More than a change in health insurance coverage, health reform can improve access to care and ultimately lay the ground for prevention and wellness, according to U.S. Surgeon General Regina Benjamin, M.D., M.B.A., speaking at the annual convention of the National Association of Black Journalists (NABJ) in San Diego in August.
Addressing more than 100 journalists and communications professionals at a lunchtime panel sponsored by the Robert Wood Johnson Foundation (RWJF), the Surgeon General discussed her initiative focusing on prevention. She serves as chair of the newly-created National Prevention, Health Promotion, and Public Health Council, which was created by the Patient Protection and Affordable Care Act. In that capacity, Benjamin is charged with developing a strategy for improving the health status of Americans and reducing the incidence of preventable illness and disability in the United States.
“The whole idea behind health reform is to make our country healthier, to move America from a sick care system to one based on prevention and wellness,” said Benjamin, a former trustee of the Foundation.
The Patient Protection and Affordable Care Act gives millions of previously uninsured Americans access to health care, which Benjamin maintains is an essential element of the Surgeon General’s prevention platform. “Health care access makes prevention possible.”
Benjamin was joined at the NABJ panel by Reed V. Tuckson, M.D., F.A.C.P., the chief physician for UnitedHealth Group, a leading U.S. health insurer. UnitedHealth Group is taking innovative steps to promote prevention and address persistent health disparities, with a focus on exercise for Black women.
“African American obesity rates are greater than 33 percent in 43 states,” Tuckson noted. “While African American women have the highest rates of obesity compared to other groups in the U.S., the stats don’t compel a prevention response,” he said, urging a greater focus on removing obstacles to exercise for this community as health reform is implemented.
“We know a lack of sufficient exercise is a contributing factor, but do we know why African American women have low exercise rates?” questioned Tuckson. “I asked this question at my hair salon where men and women go.
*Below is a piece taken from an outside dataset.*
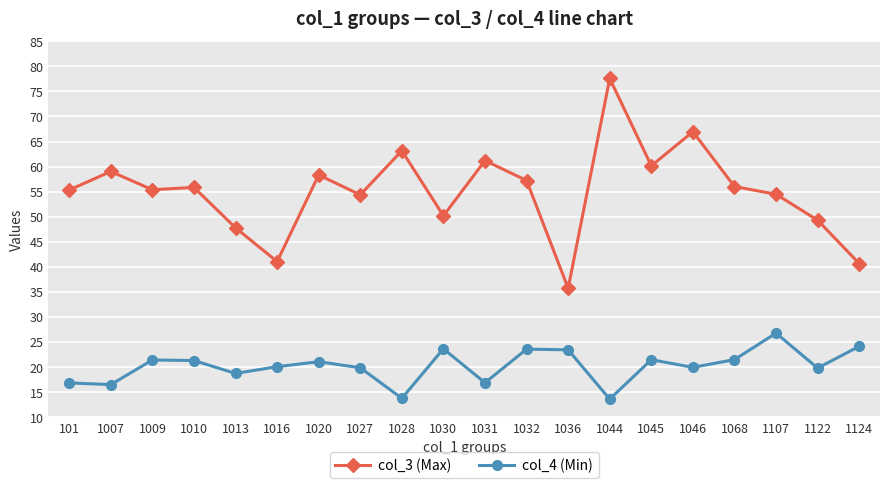

Is this an area chart (filled region under the line)?

No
The ladies told me they don’t want to ‘sweat their hair out.’”
Tuckson told the mostly African American audience that UnitedHealth Group is doing its part, sponsoring a competition for hairdressers to create “exercise-friendly hairstyles” designed to hold up under intense workouts. He said the Surgeon General was enlisted to serve as a judge at the event, held this summer in Atlanta and billed as the largest black hair show in the nation.
The panel’s moderator George Strait, assistant commissioner for public affairs with the Food and Drug Administration, noted that a provision in the health reform package elevates the National Center on Minority Health and Health Disparities to “Institute” status and places offices of minority health within every major agency at the U.S. Department of Health and Human Services.
A former ABC News correspondent and the first TV reporter to occupy a medical and science beat, Strait encouraged journalists to engage these offices when reporting on the health reform law.
“Ask each agency: What are they doing? What have they done? What is their strategy in dealing with health disparities and disease prevention,” Strait urged the audience.